### What you need to do
Retype word for word the first line of the listing and each line after it up to the line with "middle dip: (150, 222)", with the pictures taken out.

### Given records
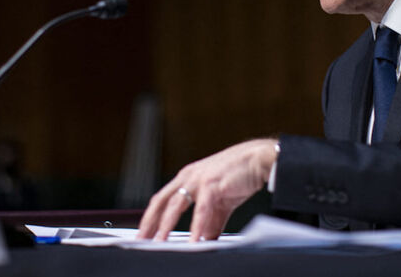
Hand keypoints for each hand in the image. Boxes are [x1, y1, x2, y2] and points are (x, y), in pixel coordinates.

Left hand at [137, 138, 277, 241]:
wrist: (259, 159)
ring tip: (160, 243)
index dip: (151, 216)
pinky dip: (196, 227)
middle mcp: (189, 177)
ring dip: (166, 225)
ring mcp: (199, 179)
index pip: (162, 199)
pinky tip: (194, 240)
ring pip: (175, 205)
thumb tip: (203, 239)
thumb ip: (210, 220)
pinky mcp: (212, 184)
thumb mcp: (220, 201)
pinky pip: (201, 210)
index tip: (144, 232)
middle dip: (150, 222)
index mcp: (187, 178)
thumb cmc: (240, 175)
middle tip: (141, 240)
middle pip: (161, 201)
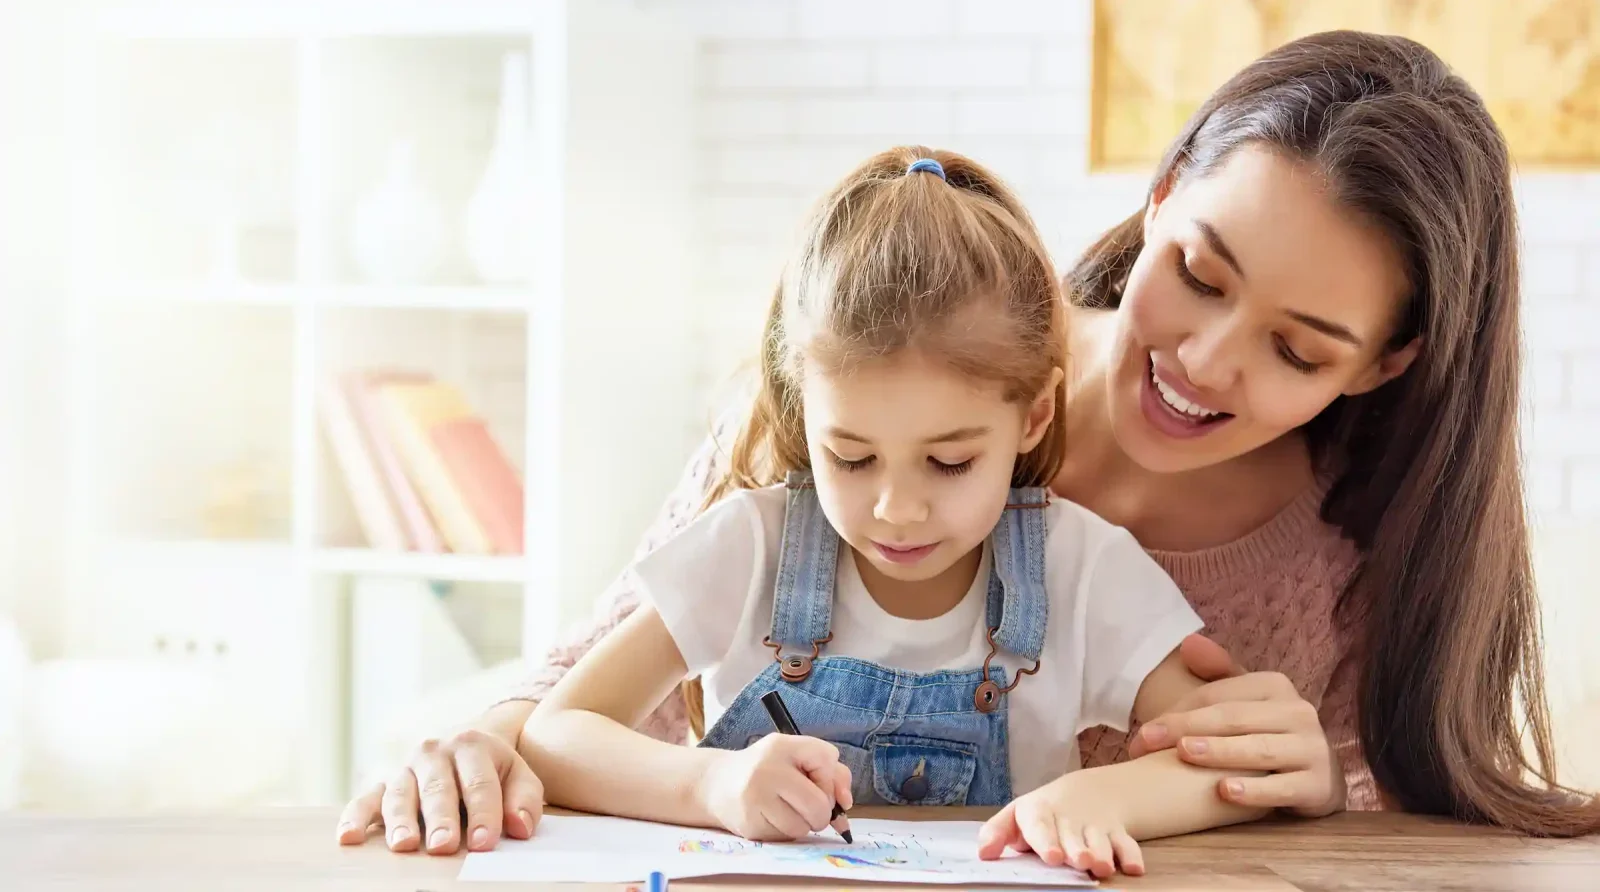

### Reply to the task
Hand keypoints for each hand in the image. Boxes are [x1, y1, x2, y2] and points are (x, y), in pixel coordinates.

Left hand at [137, 138, 277, 241]:
wrist: (259, 159)
ring tip: (160, 243)
index dip: (151, 216)
pinky dip: (196, 227)
middle mcp: (189, 177)
ring dip: (166, 225)
ring mcp: (199, 179)
index pip: (162, 199)
pinky tip: (194, 240)
ring pip: (175, 205)
thumb tip: (203, 239)
thumb ip: (210, 220)
pinky mcp: (212, 184)
thumb mcp: (220, 201)
pinky pip: (201, 210)
index tip: (144, 232)
middle dip: (150, 222)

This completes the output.